PEP 318 (was Re: [Python-Dev] Re: Guido's Magic Code was: inlinesort option)

Guido van Rossum guido at python.org
Tue Nov 4 10:55:32 EST 2003


> Hmmm -- why is:
> 
> class Foo:
>     __metaclass__ = MetaFoo
>     ...
> 
> "ok", compared to e.g.:
> 
> class Foo is MetaFoo:
>     ...
> 
> while, again for example,
> 
>     def foo():
>         ...
>      foo = staticmethod(foo)
> 
> is presumably deemed "not ok" compared to e.g.:
> 
>     def foo() is staticmethod:
>         ...
> 
> ???
> 
> Both cases of current syntax do the job (perhaps not elegantly but
> they do) and in both cases a new syntax would increase elegance.

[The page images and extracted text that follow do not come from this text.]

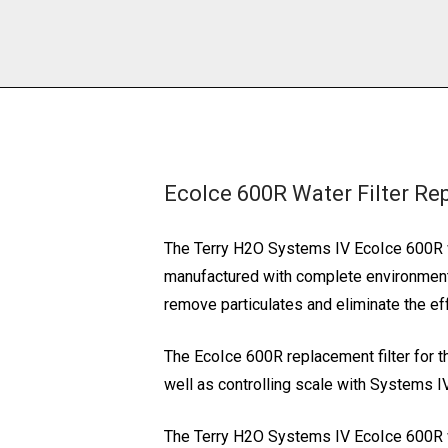
EcoIce 600R Water Filter Re
The Terry H2O Systems IV EcoIce 600R wa
manufactured with complete environmental
remove particulates and eliminate the ef
The EcoIce 600R replacement filter for the
well as controlling scale with Systems 
The Terry H2O Systems IV EcoIce 600R w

Perhaps (I haven't really thought this through) because you can place
the __metaclass__ thing right at the top of the class definition,
while the staticmethod thing must necessarily come after the entire
method definition.  Also I expect that __metaclass__ usage is rather
more rare than static or class methods are.  And often one introduces
a metaclass by inheriting from a base class whose sole (or main)
purpose is to change the metaclass -- just like inheriting from object.